> **GIVEN INFORMATION**:
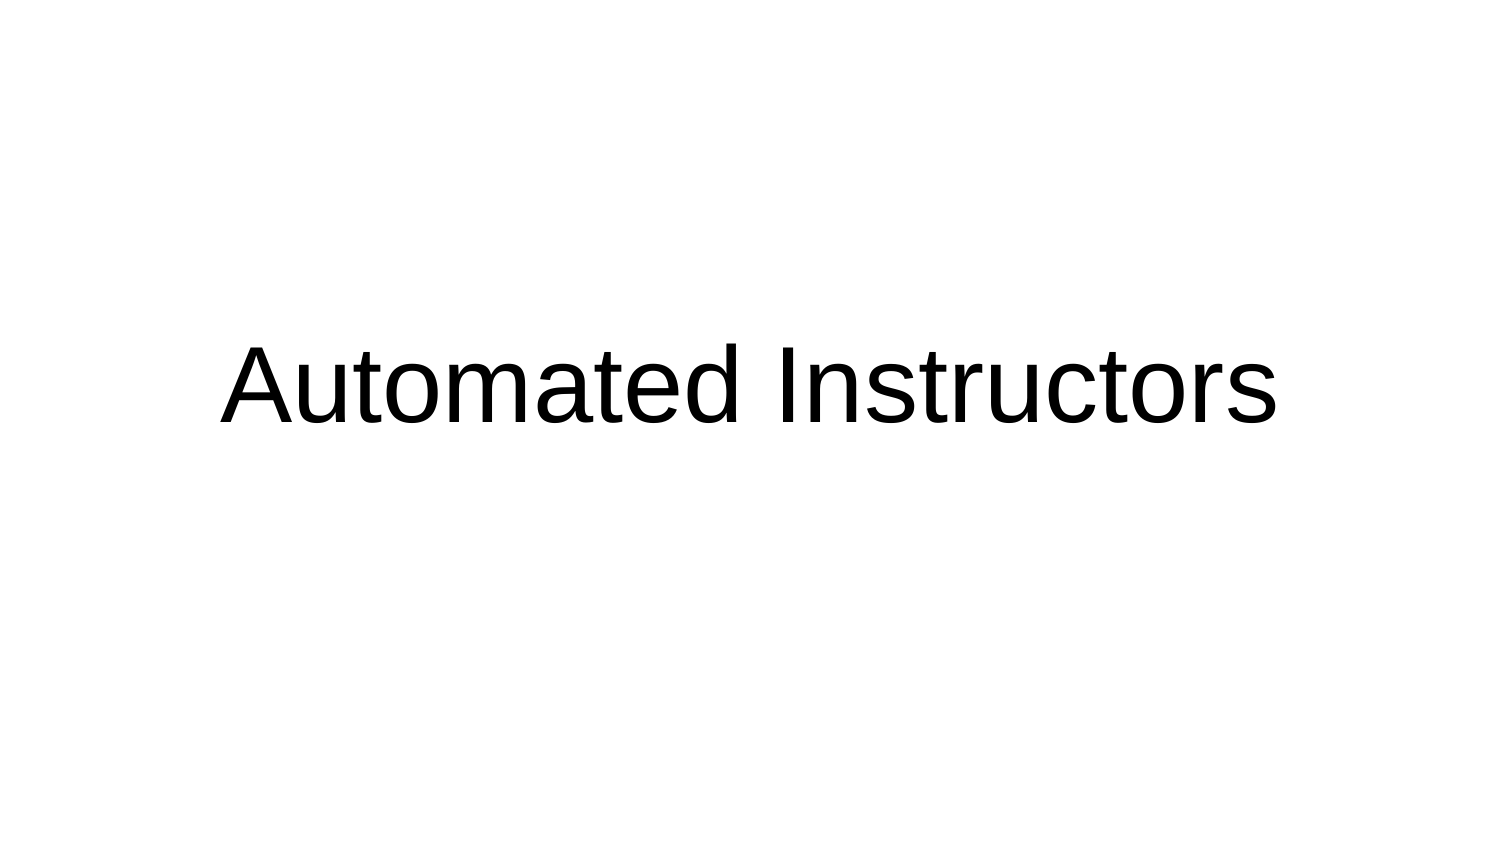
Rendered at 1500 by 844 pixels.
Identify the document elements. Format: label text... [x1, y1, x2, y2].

title Automated Instructors [51, 122, 1449, 459]
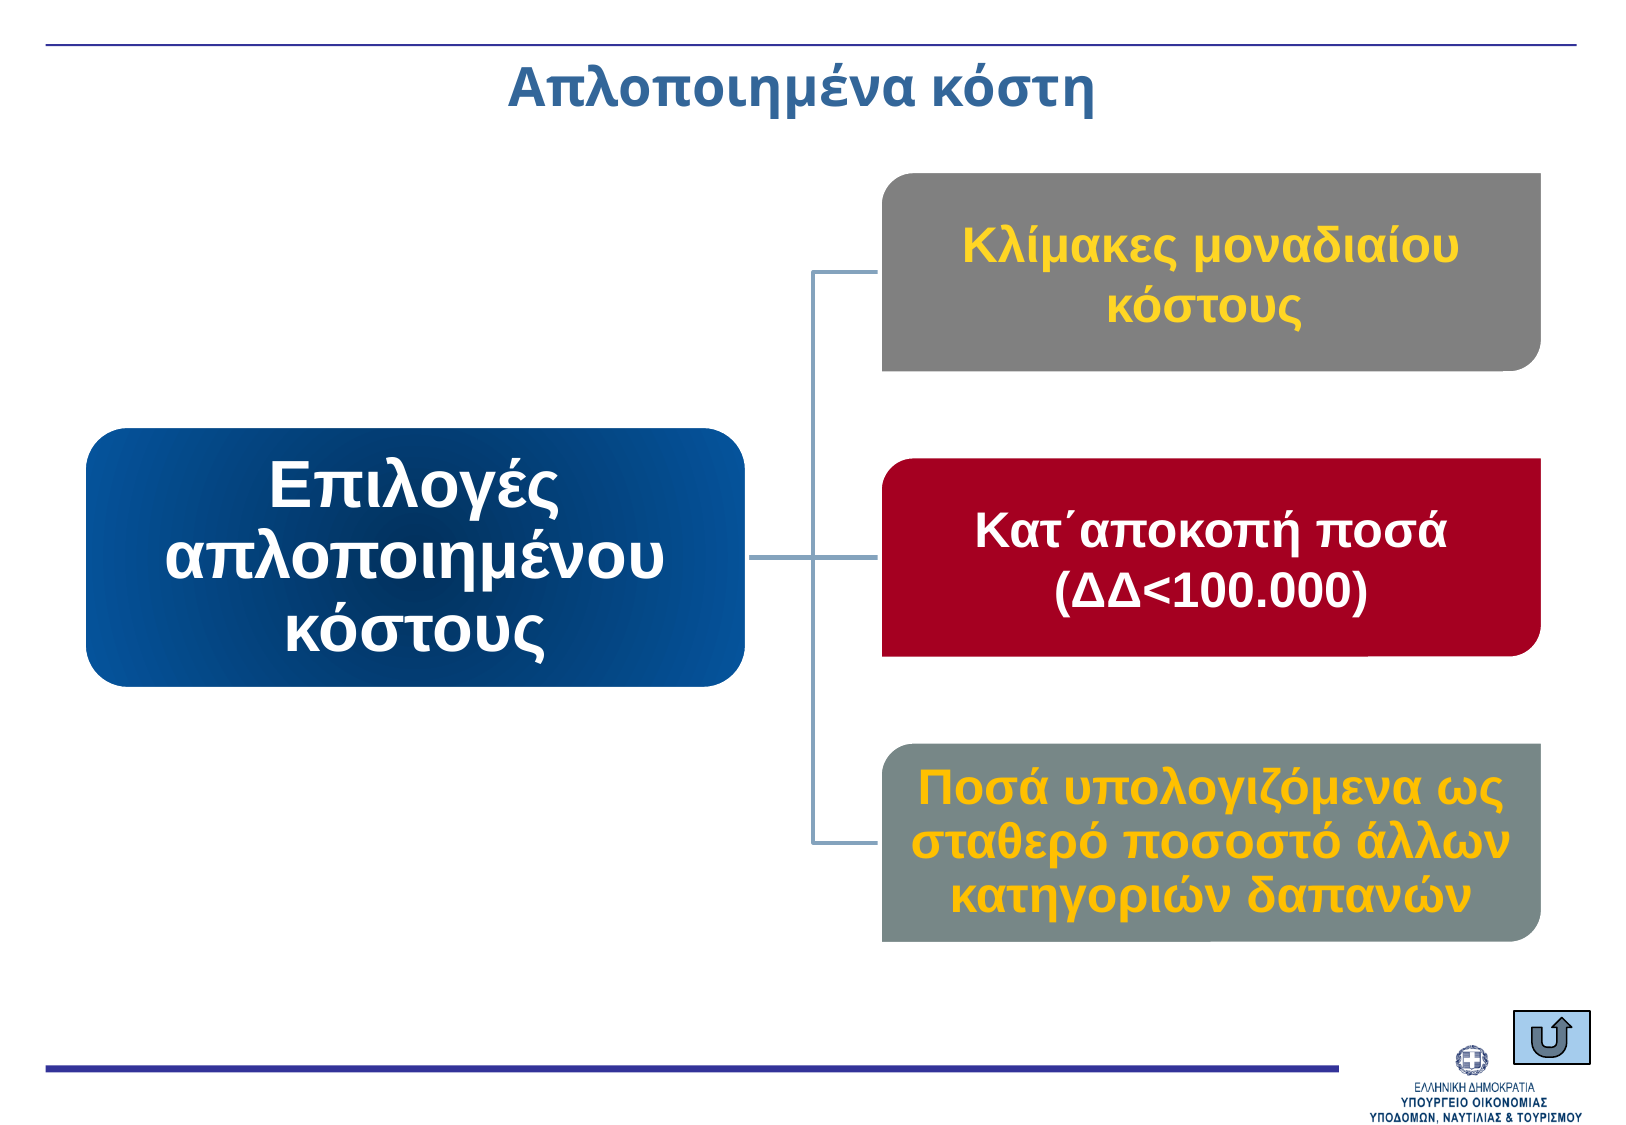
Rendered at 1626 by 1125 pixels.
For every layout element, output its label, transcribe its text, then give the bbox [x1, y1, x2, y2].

text_box Απλοποιημένα κόστη [71, 44, 1535, 140]
picture [1339, 1045, 1605, 1125]
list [82, 142, 1544, 973]
text_box [1513, 1010, 1590, 1064]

> **WORK INSTRUCTIONS**: Please set down the records above word for word and omit their pictures.

> **ANSWER BELOW**:
Rendered at 1500 by 844 pixels.
Identify the document elements. Format: label text... [x1, y1, x2, y2].

title Automated Instructors [51, 122, 1449, 459]
Rendered at 1626 by 1125 pixels.
For every layout element, output its label, transcribe its text, then give the bbox [x1, y1, x2, y2].

text_box Απλοποιημένα κόστη [71, 44, 1535, 140]
picture [1339, 1045, 1605, 1125]
list [82, 142, 1544, 973]
text_box [1513, 1010, 1590, 1064]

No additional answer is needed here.